HOW TO COMPLETE THIS TASK -> Decide whether each statement agrees with the passage on invisibility in fiction, answering yes or no and quoting the deciding words: (a) Bland in Skin and Bones becomes invisible except for his skeleton; (b) many writers besides Wells have found enough variety in the subject to avoid repeating his original; (c) in Skin and Bones, a barber finds a skull grinning up at him.

━━ EXCERPT TO READ

The invisible hero is visibly alienated from his society, the two sides of his character are revealed, and in the end he cannot persist in the forced isolation. Thus Wells’s hero faces an inevitable descent through crime to death, and few other writers have found enough variety in the subject to avoid straightforward recapitulation of Wells’s original.

It has, at various times, proved an apt subject for comedy, notably in Thorne Smith’s Skin and Bones in which an innocuous experimenter, appropriately named Bland, finds one of his experiments going wrong and he periodically becomes invisible except for his skeleton. The novel has great fun with the inconvenient transformations: a barber who has shaved him unwraps the towel from around Bland’s face to find a skull grinning up at him, a prostitute wakes beside her latest client to find a skeleton in her bed. Even so, the book follows the typical pattern of stories of invisibility: the change awakens a hidden strand in Bland’s character which, being a Thorne Smith novel, involves copious amounts of sex and alcohol. In the scene quoted, for example, where Bland, in skeletal form, has been assumed to be dead, the transformation provides an excuse for corpse, undertaker and priest to get drunk. Nevertheless, although release from social constraint (invisibility) allows the escape from one’s inhibitions – which is always to be encouraged in the novels of Thorne Smith – invisibility itself is an inevitable obstacle to the enjoyment of this new, uninhibited state and so there is the inevitable downfall.

━━━━
━━ INFORMATION GIVEN

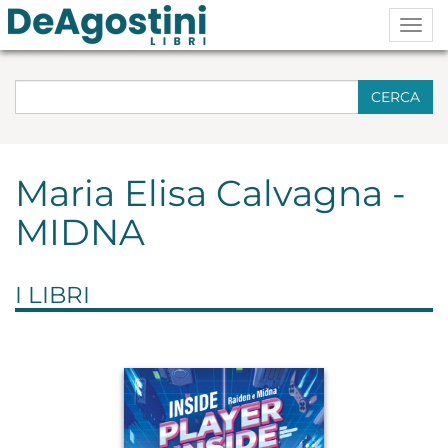
Togg
navig
CERCA
Maria Elisa Calvagna -
MIDNA
I LIBRI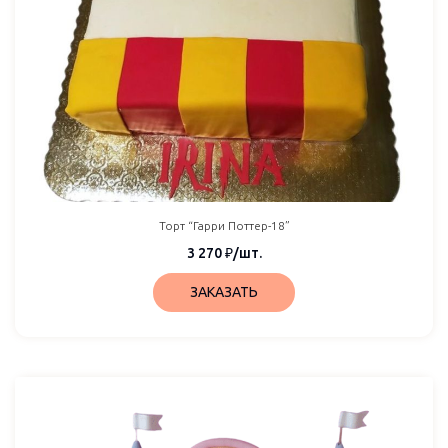
Торт “Гарри Поттер-18”
3 270
₽
/шт.
ЗАКАЗАТЬ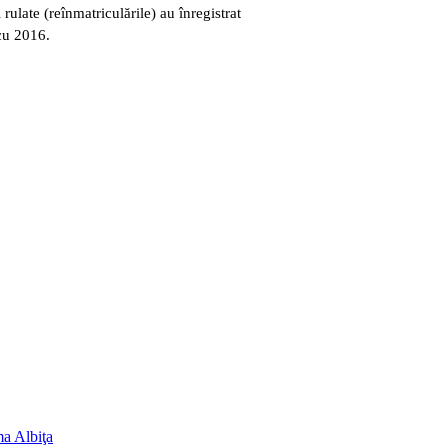
ulate (reînmatriculările) au înregistrat
cu 2016.
ma Albiţa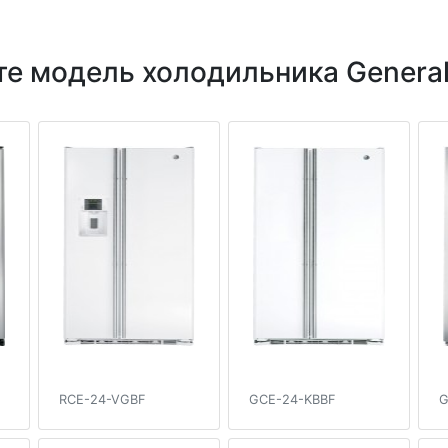
е модель холодильника General-
RCE-24-VGBF
GCE-24-KBBF
G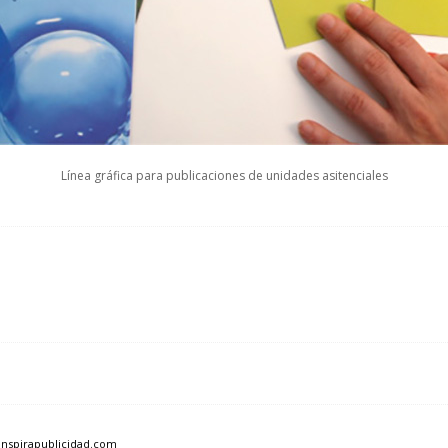
Línea gráfica para publicaciones de unidades asitenciales
inspirapublicidad.com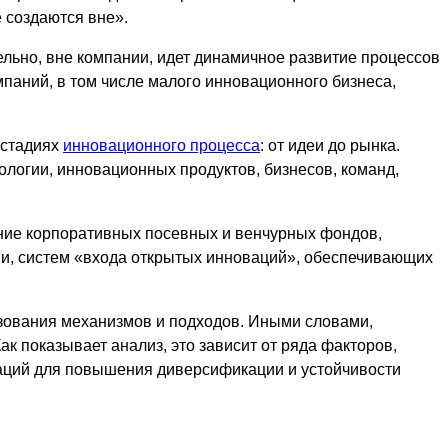
 создаются вне».
ельно, вне компании, идет динамичное развитие процессов
мпаний, в том числе малого инновационного бизнеса,
 стадиях
инновационного процесса
: от идеи до рынка.
ологии, инновационных продуктов, бизнесов, команд,
ие корпоративных посевных и венчурных фондов,
и, систем «входа открытых инноваций», обеспечивающих
зования механизмов и подходов. Иными словами,
к показывает анализ, это зависит от ряда факторов,
аций для повышения диверсификации и устойчивости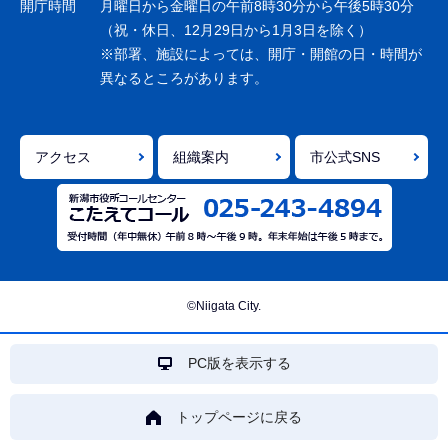
開庁時間
月曜日から金曜日の午前8時30分から午後5時30分
ン
（祝・休日、12月29日から1月3日を除く）
※部署、施設によっては、開庁・開館の日・時間が
こ
異なるところがあります。
こ
ま
で
アクセス
組織案内
市公式SNS
©Niigata City.
PC版を表示する
トップページに戻る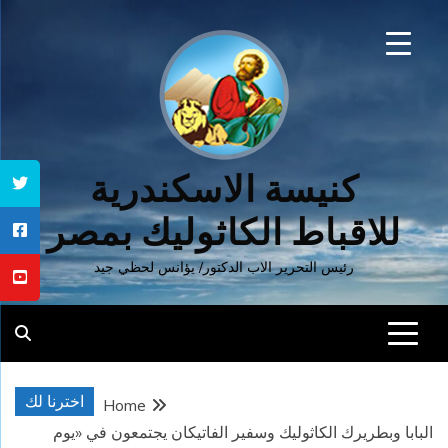
Ski
t
conten
كنيسة الاسكندرية
للاقباط الكاثوليك بمصر
رئيس التحرير الاب الدكتور/ يؤانس لحظي جيد
اخترنا لك
Home
البابا وبطريرك الكاثوليك وسفير الفاتيكان يجتمعون في «يوم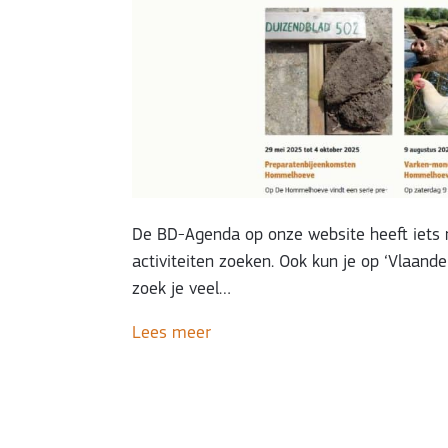
De BD-Agenda op onze website heeft iets n
activiteiten zoeken. Ook kun je op ‘Vlaand
zoek je veel…
Lees meer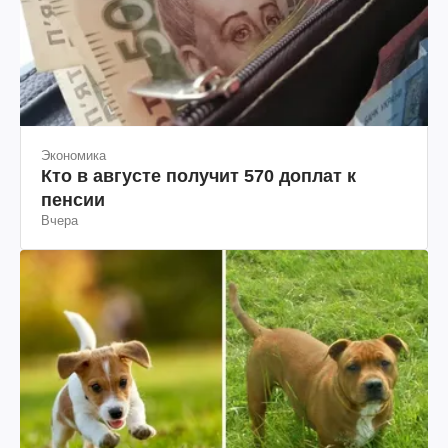
Экономика
Кто в августе получит 570 доплат к
пенсии
Вчера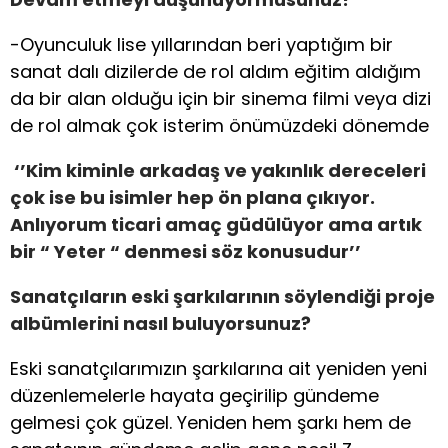
-Oyunculuk lise yıllarından beri yaptığım bir
sanat dalı dizilerde de rol aldım eğitim aldığım
da bir alan olduğu için bir sinema filmi veya dizi
de rol almak çok isterim önümüzdeki dönemde
‘’Kim kiminle arkadaş ve yakınlık dereceleri
çok ise bu isimler hep ön plana çıkıyor.
Anlıyorum ticari amaç güdülüyor ama artık
bir “ Yeter “ denmesi söz konusudur’
’
Sanatçıların eski şarkılarının söylendiği proje
albümlerini nasıl buluyorsunuz?
Eski sanatçılarımızın şarkılarına ait yeniden yeni
düzenlemelerle hayata geçirilip gündeme
gelmesi çok güzel. Yeniden hem şarkı hem de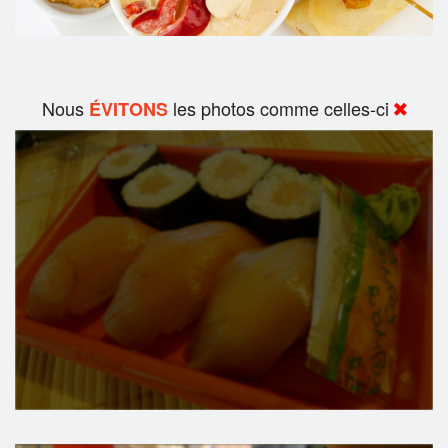
Nous
les photos comme celles-ci
ÉVITONS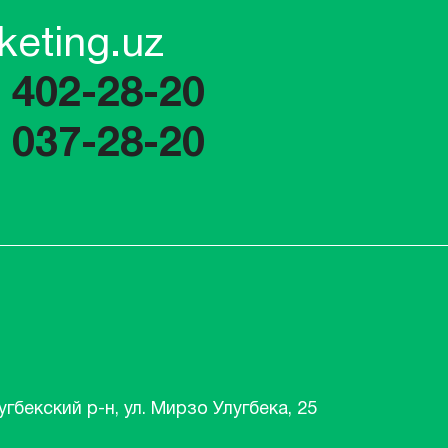
keting.uz
) 402-28-20
) 037-28-20
угбекский р-н, ул. Мирзо Улугбека, 25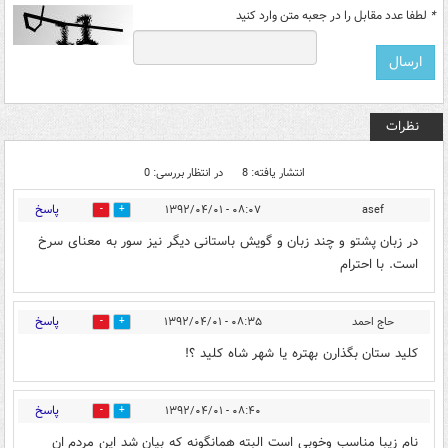
*
لطفا عدد مقابل را در جعبه متن وارد کنید
نظرات
انتشار یافته: 8
در انتظار بررسی: 0
پاسخ
۰۸:۰۷ - ۱۳۹۲/۰۴/۰۱
asef
0
0
در زبان پشتو و چند زبان و گویش باستانی دیگر نیز سور به معنای سرخ
است. با احترام
پاسخ
حاج احمد
۰۸:۳۵ - ۱۳۹۲/۰۴/۰۱
0
0
كليد ستان بگذارن بهتره يا شهر شاه كليد ؟!
پاسخ
۰۸:۴۰ - ۱۳۹۲/۰۴/۰۱
0
0
نام زیبا مناسب وخوبی است البته همانگونه که بیان شد این مردم ان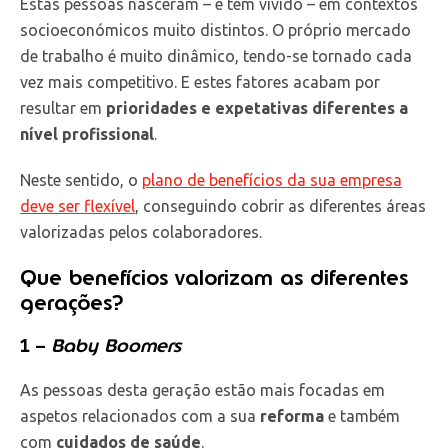
Estas pessoas nasceram – e têm vivido – em contextos
socioeconómicos muito distintos. O próprio mercado
de trabalho é muito dinâmico, tendo-se tornado cada
vez mais competitivo. E estes fatores acabam por
resultar em
prioridades e expetativas diferentes a
nível profissional
.
Neste sentido, o
plano de benefícios da sua empresa
deve ser flexível
, conseguindo cobrir as diferentes áreas
valorizadas pelos colaboradores.
Que benefícios valorizam as diferentes
gerações?
1 –
Baby Boomers
As pessoas desta geração estão mais focadas em
aspetos relacionados com a sua
reforma
e também
com
cuidados de saúde
.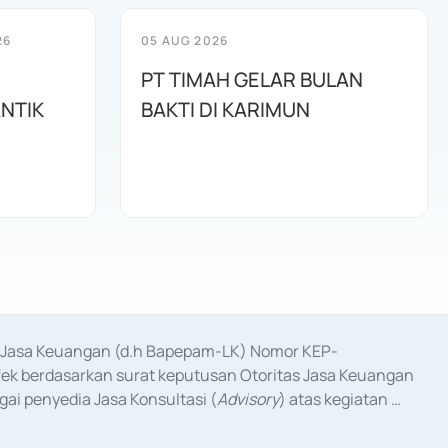
26
05 AUG 2026
PT TIMAH GELAR BULAN
ANTIK
BAKTI DI KARIMUN
as Jasa Keuangan (d.h Bapepam-LK) Nomor KEP-
fek berdasarkan surat keputusan Otoritas Jasa Keuangan 
ai penyedia Jasa Konsultasi (
Advisory
) atas kegiatan 
anggal 3 Februari 2017, dan beberapa izin usaha lainnya 
iterbitkan pada tahun 2017 dan izin usaha lainnya dari 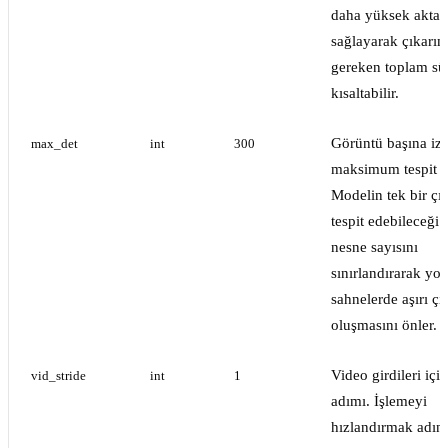
daha yüksek aktar
sağlayarak çıkarım
gereken toplam sü
kısaltabilir.
Görüntü başına izi
max_det
int
300
maksimum tespit sa
Modelin tek bir çı
tespit edebileceği
nesne sayısını
sınırlandırarak yo
sahnelerde aşırı çık
oluşmasını önler.
Video girdileri içi
vid_stride
int
1
adımı. İşlemeyi
hızlandırmak adın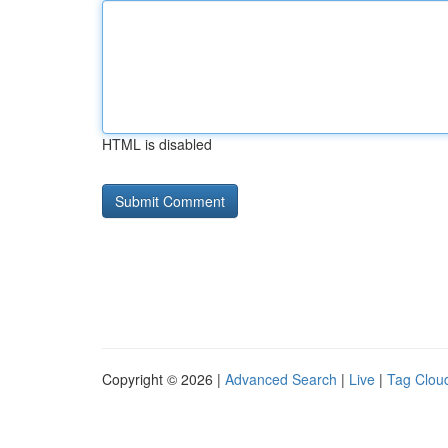
HTML is disabled
Copyright © 2026 |
Advanced Search
|
Live
|
Tag Clou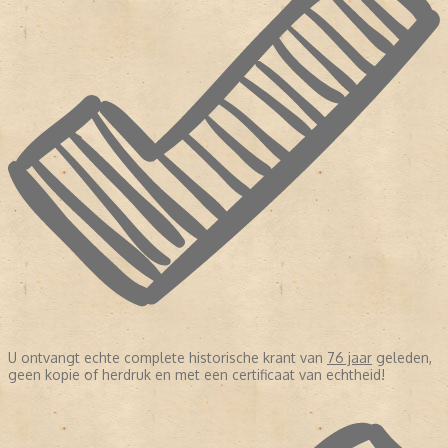
U ontvangt echte complete historische krant van
76 jaar
geleden,
geen kopie of herdruk en met een certificaat van echtheid!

━━━━

WRITTEN RESPONSE ->
(a) Yes: "he periodically becomes invisible except for his skeleton"
(b) No: "few other writers have found enough variety in the subject to avoid straightforward recapitulation of Wells’s original"
(c) Yes: "a barber who has shaved him unwraps the towel from around Bland’s face to find a skull grinning up at him"